Today, millions of Americans woke up fearing that their essential freedoms under the Constitution were at risk.
If the Supreme Court ultimately decides to overturn the landmark case of Roe v. Wade, then it will not only reverse nearly 50 years of precedent — it will relegate the most intensely personal decision someone can make to the whims of politicians and ideologues.
Few, if any, women make the decision to terminate a pregnancy casually — and people of goodwill, across the political spectrum, can hold different views on the subject. But what Roe recognized is that the freedom enshrined in the Fourteenth Amendment of the Constitution requires all of us to enjoy a sphere of our lives that isn’t subject to meddling from the state — a sphere that includes personal decisions involving who we sleep with, who we marry, whether or not to use contraception, and whether or not to bear children.
As the court has previously determined, our freedoms are not unlimited — society has a compelling interest in other circumstances, for example, in protecting children from abuse or people from self-harm — and the framework constructed by Roe and subsequent Court decisions allowed legislatures to impose greater restrictions on abortion later in pregnancy. But this draft decision doesn’t seek to balance these interests. Instead, it simply forces folks to give up any constitutionally recognized interest in what happens to their body once they get pregnant. Under the Court’s logic, state legislatures could dictate that women carry every pregnancy to term, no matter how early it is and no matter what circumstances led to it — even rape or incest.
The consequences of this decision would be a blow not just to women, but to all of us who believe that in a free society, there are limits to how much the government can encroach on our personal lives. And this decision is unlikely to significantly reduce abortions, which have been steadily going down over the past several decades thanks in large part to better access to contraception and education.
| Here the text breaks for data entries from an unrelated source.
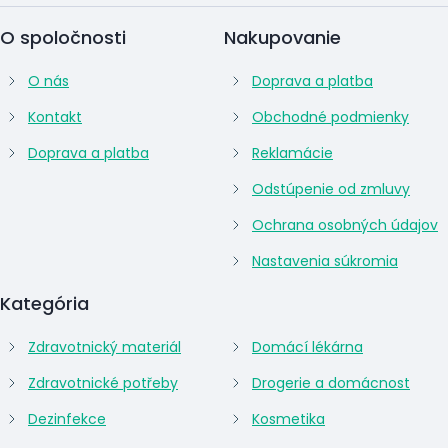
O spoločnosti
Nakupovanie
O nás
Doprava a platba
Kontakt
Obchodné podmienky
Doprava a platba
Reklamácie
Odstúpenie od zmluvy
Ochrana osobných údajov
Nastavenia súkromia
Kategória
Zdravotnický materiál
Domácí lékárna
Zdravotnické potřeby
Drogerie a domácnost
Dezinfekce
Kosmetika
Instead, as we’ve already begun to see in states with restrictive abortion laws, those women with means would travel to states where abortion remains legal and safe. Meanwhile, those without enough money or access to transportation or ability to take off from school or work would face the same circumstances most women faced before Roe, desperately seeking out illegal abortions that inevitably pose grave risks to their health, their future ability to bear children, and sometimes their lives.
That’s a result none of us should want. But it should serve as a powerful reminder of the central role the courts play in protecting our rights — and of the fact that elections have consequences.
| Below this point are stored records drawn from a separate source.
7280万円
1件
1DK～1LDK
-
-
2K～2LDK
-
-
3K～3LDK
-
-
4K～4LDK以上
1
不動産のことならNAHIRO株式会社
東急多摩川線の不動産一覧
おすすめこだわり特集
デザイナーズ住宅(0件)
A clear majority of Americans support Roe. Yet we recognize that while many are angry and frustrated by this report, some of those who support Roe may feel helpless and instinctively turn back to their work, or families, or daily tasks—telling themselves that because this outcome may have been predictable, there’s nothing any of us can do.
If that’s you, we ask you to think about the college student waking up after her date forced her into unprotected sex. Think about the couple that tried to have children for years, who are without any options when faced with the tragic reality of an unviable pregnancy. Think of any of the hundreds of thousands of women each year who deserve the dignity and freedom of making a decision that is right for their bodies and their circumstances.
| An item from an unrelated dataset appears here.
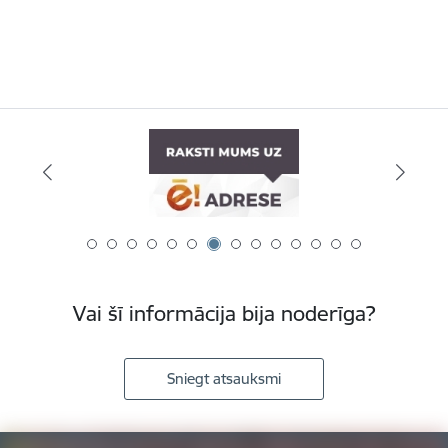
Vai šī informācija bija noderīga?
Sniegt atsauksmi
You might be one of those people. Or you might know some of them by name. If you don’t, ask yourself if you know everyone’s whole story.
But we’re not asking you to just think about these people. We’re asking you to join with the activists who’ve been sounding the alarm on this issue for years — and act. Stand with them at a local protest. Volunteer with them on a campaign. Join with them in urging Congress to codify Roe into law. And vote alongside them on or before November 8 and in every other election. Because in the end, if we want judges who will protect all, and not just some, of our rights, then we’ve got to elect officials committed to doing the same.